Grow Barefoot has friends working in places around the globe whose names and locations we can’t put in our articles. To do so would put their lives in danger. We have friends whose governments gave them 24 hours to leave the country or be imprisoned for the mission work they were doing.

This stuff has been going on since the time Christ walked on this earth. So, why do we care now? Why is the American church seeing these things with fresh, raw eyes? Why are we collectively feeling that nag in the pit of our stomachs that says something is wrong? Why are the silent now speaking? Why are the stingy now sacrificing?


I might know the answer


“Don’t you yourselves know that you are God’s sanctuary and that the Spirit of God lives in you?” (1 Corinthians 3:16).
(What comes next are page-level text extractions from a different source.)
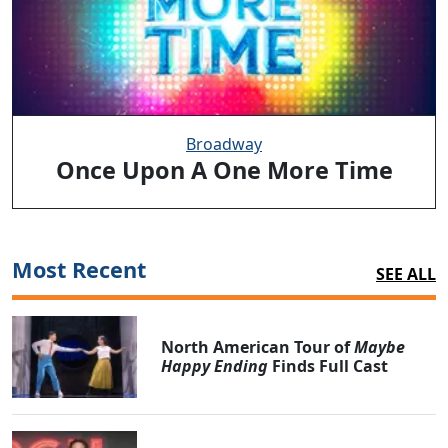
Broadway
Once Upon A One More Time
Most Recent
SEE ALL
North American Tour of
Maybe
Happy Ending
Finds Full Cast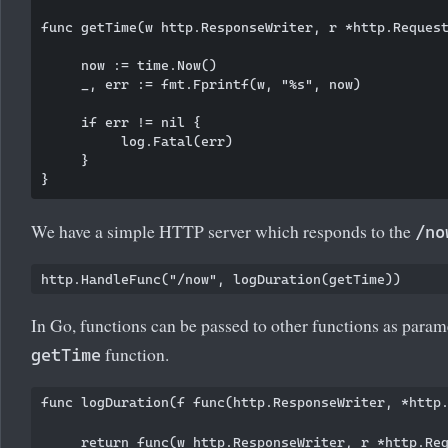
func getTime(w http.ResponseWriter, r *http.Request
     now := time.Now()

     _, err := fmt.Fprintf(w, "%s", now)

     if err != nil {

          log.Fatal(err)

     }

We have a simple HTTP server which responds to the
/no
In Go, functions can be passed to other functions as para
function.
getTime
func logDuration(f func(http.ResponseWriter, *http.
     return func(w http.ResponseWriter, r *http.Req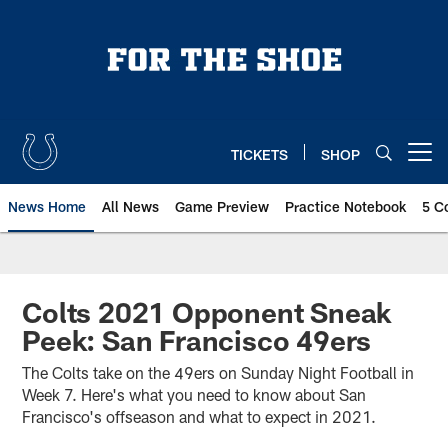
Skip
to
main
content
TICKETS
SHOP
Open menu button
News Home
All News
Game Preview
Practice Notebook
5 C
Colts 2021 Opponent Sneak
Peek: San Francisco 49ers
The Colts take on the 49ers on Sunday Night Football in
Week 7. Here's what you need to know about San
Francisco's offseason and what to expect in 2021.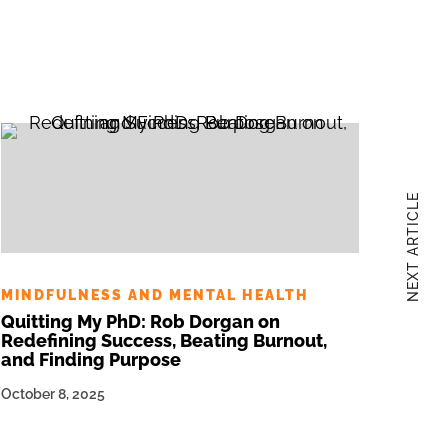
NEXT ARTICLE
MINDFULNESS AND MENTAL HEALTH
Quitting My PhD: Rob Dorgan on
Redefining Success, Beating Burnout,
and Finding Purpose
October 8, 2025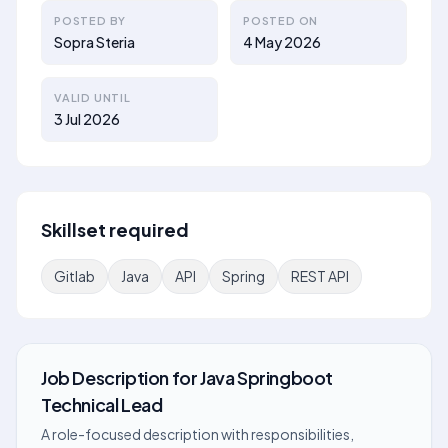
POSTED BY
POSTED ON
Sopra Steria
4 May 2026
VALID UNTIL
3 Jul 2026
Skillset required
Gitlab
Java
API
Spring
REST API
Job Description
for
Java Springboot
Technical Lead
A role-focused description with responsibilities,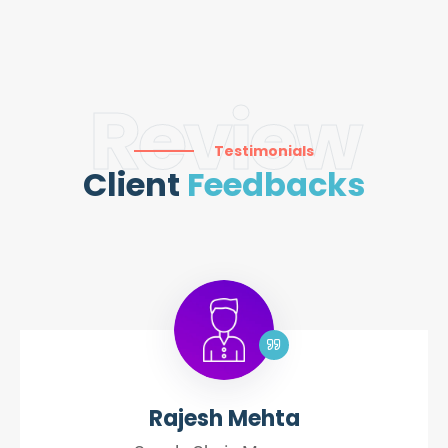
Review
Testimonials
Client
Feedbacks
Rajesh Mehta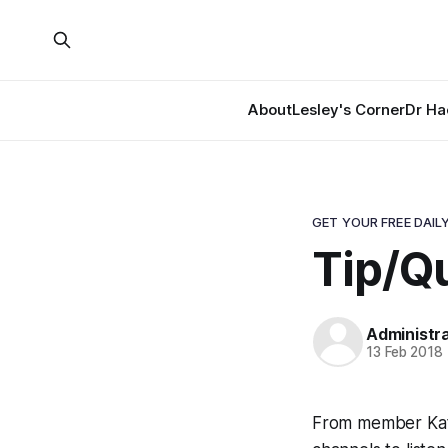
About
Lesley's Corner
Dr Ha
GET YOUR FREE DAILY
Tip/Qu
Administr
13 Feb 2018
From member Kate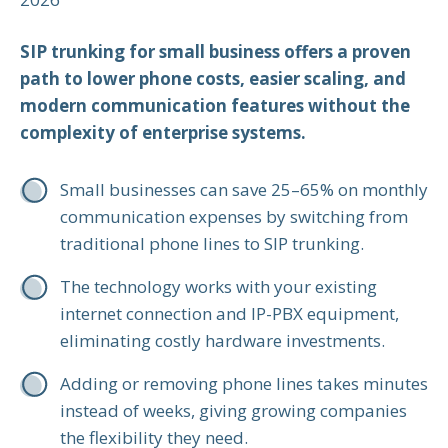
SIP trunking for small business offers a proven
path to lower phone costs, easier scaling, and
modern communication features without the
complexity of enterprise systems.
Small businesses can save 25–65% on monthly
communication expenses by switching from
traditional phone lines to SIP trunking.
The technology works with your existing
internet connection and IP-PBX equipment,
eliminating costly hardware investments.
Adding or removing phone lines takes minutes
instead of weeks, giving growing companies
the flexibility they need.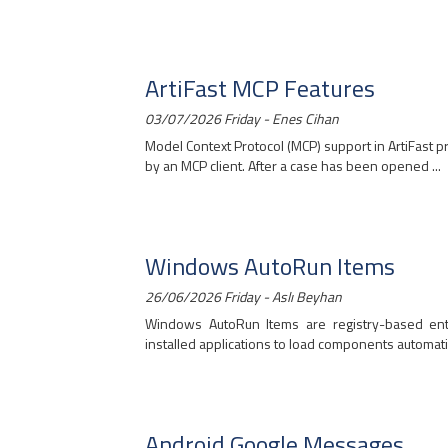
ArtiFast MCP Features
03/07/2026 Friday - Enes Cihan
Model Context Protocol (MCP) support in ArtiFast 
by an MCP client. After a case has been opened ...
Windows AutoRun Items
26/06/2026 Friday - Aslı Beyhan
Windows AutoRun Items are registry-based en
installed applications to load components automatica
Android Google Messages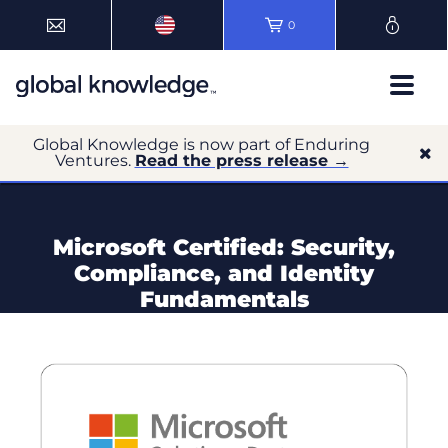
0
Global Knowledge is now part of Enduring
Ventures.
Read the press release →
Microsoft Certified: Security,
Compliance, and Identity
Fundamentals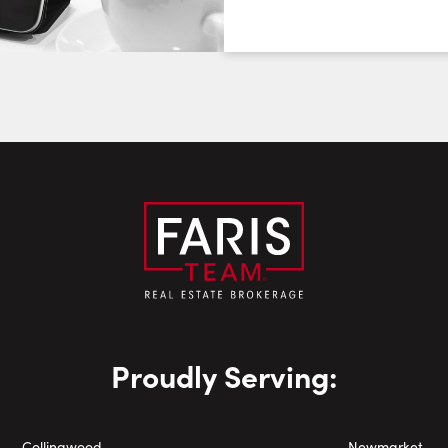
August
August
August
First Name:
Last Name:
Email:
Phone Number:
Proudly Serving:
Collingwood
Newmarket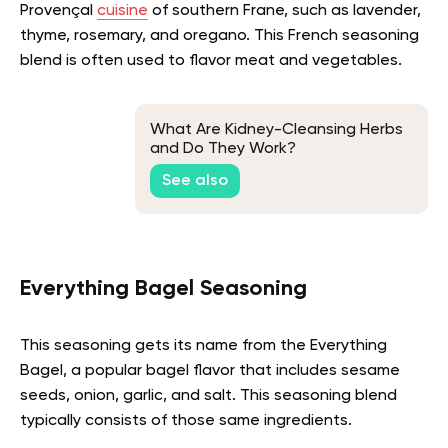
Provençal
cuisine
of southern Frane, such as lavender,
thyme, rosemary, and oregano. This French seasoning
blend is often used to flavor meat and vegetables.
What Are Kidney-Cleansing Herbs
and Do They Work?
See also
Everything Bagel Seasoning
This seasoning gets its name from the Everything
Bagel, a popular bagel flavor that includes sesame
seeds, onion, garlic, and salt. This seasoning blend
typically consists of those same ingredients.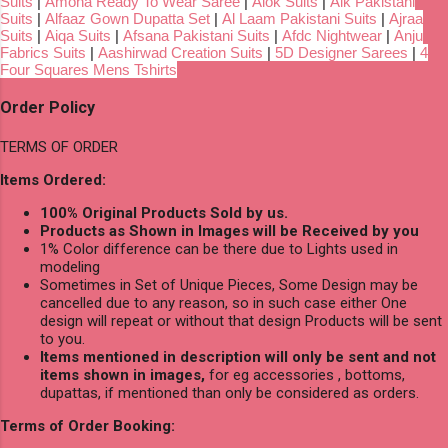
Suits
|
Amoha Ready To Wear Saree
|
Alok Suits
|
Alk Pakistani
Suits
|
Alfaaz Gown Dupatta Set
|
Al Laam Pakistani Suits
|
Ajraa
Suits
|
Aiqa Suits
|
Afsana Pakistani Suits
|
Afdc Nightwear
|
Anju
Fabrics Suits
|
Aashirwad Creation Suits
|
5D Designer Sarees
|
4
Four Squares Mens Tshirts
Order Policy
TERMS OF ORDER
Items Ordered:
100% Original Products Sold by us.
Products as Shown in Images will be Received by you
1% Color difference can be there due to Lights used in
modeling
Sometimes in Set of Unique Pieces, Some Design may be
cancelled due to any reason, so in such case either One
design will repeat or without that design Products will be sent
to you.
Items mentioned in description will only be sent and not
items shown in images,
for eg accessories , bottoms,
dupattas, if mentioned than only be considered as orders.
Terms of Order Booking: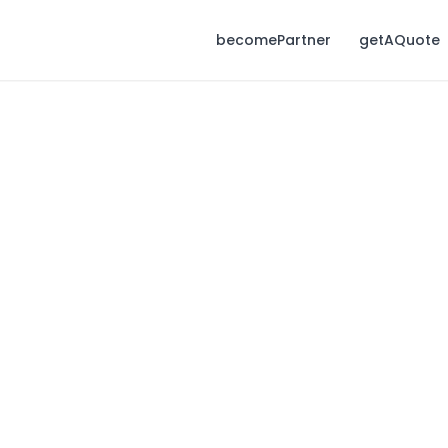
becomePartner
getAQuote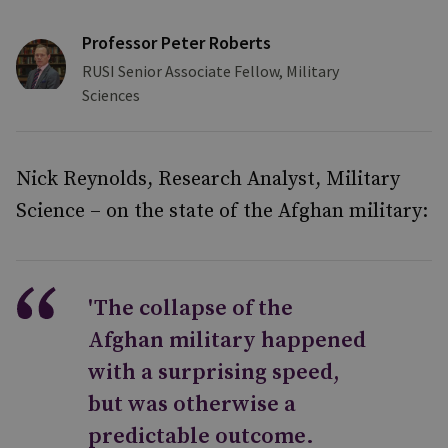
Professor Peter Roberts
RUSI Senior Associate Fellow, Military
Sciences
Nick Reynolds, Research Analyst, Military
Science – on the state of the Afghan military:
'The collapse of the
Afghan military happened
with a surprising speed,
but was otherwise a
predictable outcome.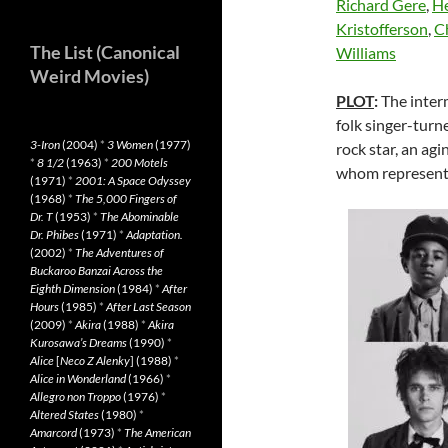
Richard Gere
,
He
Kristofferson
,
C
The List (Canonical
Williams
Weird Movies)
PLOT
:
The interm
folk singer-turn
3-Iron
(2004)
*
3 Women
(1977)
rock star, an agi
*
8 1/2
(1963)
*
200 Motels
whom represent f
(1971)
*
2001: A Space Odyssey
(1968)
*
The 5,000 Fingers of
Dr. T
(1953)
*
The Abominable
Dr. Phibes
(1971)
*
Adaptation.
(2002)
*
The Adventures of
Buckaroo Banzai Across the
Eighth Dimension
(1984)
*
After
Hours
(1985)
*
After Last Season
(2009)
*
Akira
(1988)
*
Akira
Kurosawa’s Dreams
(1990)
*
Alice
[
Neco Z Alenky
] (1988)
*
Alice in Wonderland
(1966)
*
Allegro non Troppo
(1976)
*
Altered States
(1980)
*
Amarcord
(1973)
*
The American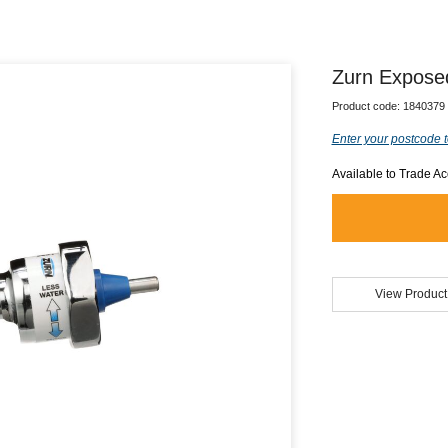
Zurn Expose
Product code:
1840379
Enter your postcode t
Available to Trade A
View Product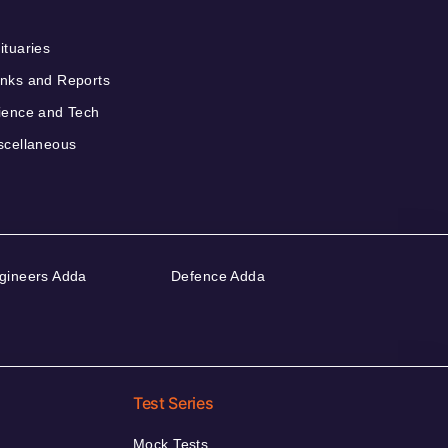
ituaries
nks and Reports
ience and Tech
scellaneous
gineers Adda
Defence Adda
Test Series
Mock Tests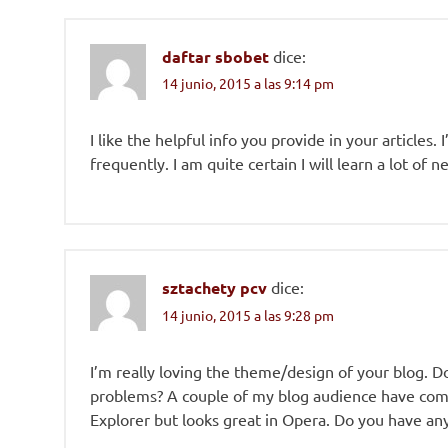
daftar sbobet
dice:
14 junio, 2015 a las 9:14 pm
I like the helpful info you provide in your articles
frequently. I am quite certain I will learn a lot of 
sztachety pcv
dice:
14 junio, 2015 a las 9:28 pm
I’m really loving the theme/design of your blog. D
problems? A couple of my blog audience have comp
Explorer but looks great in Opera. Do you have any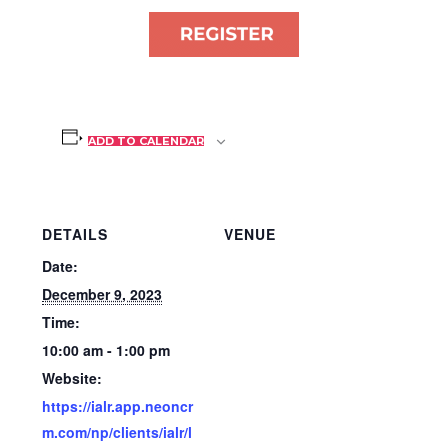
ADD TO CALENDAR
DETAILS
VENUE
Date:
December 9, 2023
Time:
10:00 am - 1:00 pm
Website:
https://ialr.app.neoncr
m.com/np/clients/ialr/l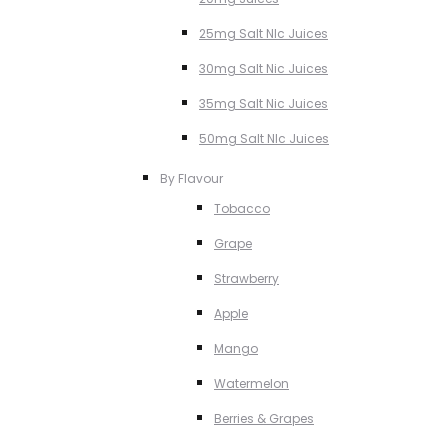
25mg Salt NIc Juices
30mg Salt Nic Juices
35mg Salt Nic Juices
50mg Salt NIc Juices
By Flavour
Tobacco
Grape
Strawberry
Apple
Mango
Watermelon
Berries & Grapes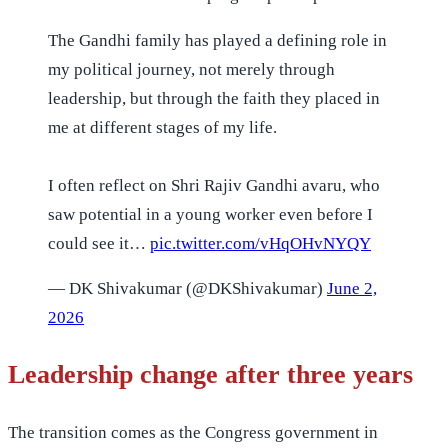
The Gandhi family has played a defining role in
my political journey, not merely through
leadership, but through the faith they placed in
me at different stages of my life.
I often reflect on Shri Rajiv Gandhi avaru, who
saw potential in a young worker even before I
could see it…
pic.twitter.com/vHqOHvNYQY
— DK Shivakumar (@DKShivakumar)
June 2,
2026
Leadership change after three years
The transition comes as the Congress government in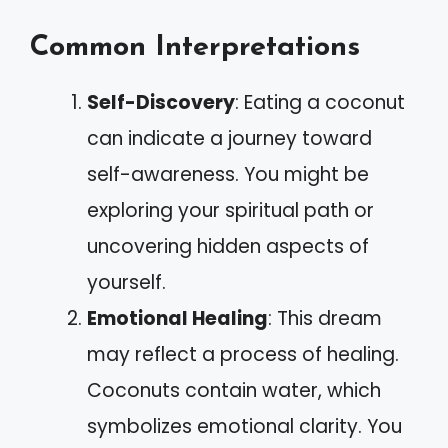
Common Interpretations
Self-Discovery
: Eating a coconut
can indicate a journey toward
self-awareness. You might be
exploring your spiritual path or
uncovering hidden aspects of
yourself.
Emotional Healing
: This dream
may reflect a process of healing.
Coconuts contain water, which
symbolizes emotional clarity. You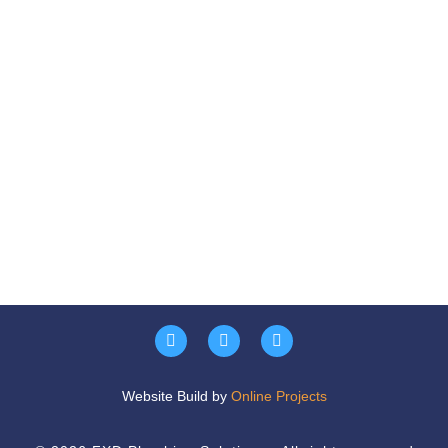
Website Build by
Online Projects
Here’s the answer – the Spirit that dwells within each of Christ’s followers has said, “It is time.” You don’t get to ride the fence any longer. You don’t get to attend the Country Club Church on Sunday morning and not care the rest of the week.

You get to experience life as did the Apostle Paul who wrote, “My eager expectation and hope is that I will not be ashamed about anything, but that now as always, with all boldness, Christ will be highly honored in my body, whether by life or by death. For me, living is Christ and dying is gain” (Philippians 1:20-21).

Paul knew something about persecution. He experienced it repeatedly. I can’t write the way he did as I’ve never been through the sufferings he endured.  And yet, as I write about more extensively in Everything We Need, Paul wrote about seven benefits of persecution…
  • Serves to advance the Gospel
  • Encourages others and reduces fear
  • Causes rejoicing
  • Promotes patient endurance
  • Teaches us to trust God and the power of prayer
  • Is a source of comfort
  • Brings us to maturity


We do care


We care not because ISIS is any more horrific than countless other persecutory murderers in the past. We care not because the lives of the Iraqi Christians are more valuable than the millions slaughtered for their faith in centuries past. We care because the Spirit tells us it is time – time to care, to pray, to speak out, to share, to love, to grow, and encourage.  He tells us He has a plan to carry out in this time and place and we have a part to play in it. And our response is to humbly fall to our knees – not only to pray for the innocent lives suffering in another part of the world but to also pray how we might serve and love during such a time as this.